- Theatrical release poster
- Directed by: Tom Volf
- Written by: Tom Volf
- Produced by: Emmanuelle Lepers; Gaël Leblang; Emmanuel Chain; Thierry Bizot; Tom Volf;
- Starring: Maria Callas; Joyce DiDonato;
- Edited by: Janice Jones
- Distributed by: Haut et Court [fr]
- Release dates: November 1, 2017 (Rome Film Festival); December 13, 2017 (France);
- Running time: 113 minutes
- Country: France
- Languages: English, French, Italian
- Box office: $1.3 million

= Maria by Callas =

2017 documentary

Maria by Callas is a 2017 French documentary film about the life and career of opera singer Maria Callas, written and directed by Tom Volf.

==Synopsis==
The film depicts the life and work of opera singer Maria Callas in her own words by using her interviews, letters, and performances to tell her story.
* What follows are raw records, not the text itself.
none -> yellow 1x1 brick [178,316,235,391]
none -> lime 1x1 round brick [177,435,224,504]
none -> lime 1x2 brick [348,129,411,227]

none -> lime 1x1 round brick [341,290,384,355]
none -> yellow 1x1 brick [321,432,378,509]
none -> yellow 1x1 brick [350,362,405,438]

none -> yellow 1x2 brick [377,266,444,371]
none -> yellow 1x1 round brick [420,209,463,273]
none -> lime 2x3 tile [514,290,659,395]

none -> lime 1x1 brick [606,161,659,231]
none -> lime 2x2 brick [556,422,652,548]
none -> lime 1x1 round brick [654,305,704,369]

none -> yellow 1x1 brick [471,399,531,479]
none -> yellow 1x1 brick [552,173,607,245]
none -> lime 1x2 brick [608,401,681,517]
Told through performances, TV interviews, home movies, family photographs, private letters and unpublished memoirs—nearly all of which have never been shown to the public—the film reveals the essence of an extraordinary woman who rose from humble beginnings in New York City to become a glamorous international superstar and one of the greatest artists of all time. Opera singer Joyce DiDonato reads her letters and unpublished memoirs; Fanny Ardant narrates in the French version.

==Release==
Maria by Callas premiered at the Rome Film Festival and at the La Baule Film & Score Festival in November 2017. The film had a release in France on December 13, 2017. The film had a limited release in the United States on November 2, 2018. It was shown on BBC Four on Christmas Day 2020.

==Critical reception==
The film has earned high critical praise. Maria by Callas currently has a score of 91% on review aggregator website Rotten Tomatoes from 80 reviews, with an average rating of 7.1/10. The website's critics consensus reads, "Maria by Callas offers an intimate look at the life of a brilliantly talented artist whose absorbing story matches the operatic heights reached by her work. Metacritic, which uses a weighted average, assigned the film a score of 71 out of 100, based on 18 critics, indicating "generally favorable" reviews.

Based on the film, the one-woman-show Maria Callas: Letters & Memoirs starring Monica Bellucci was shown at the Beacon Theatre in New York on 27 January 2023.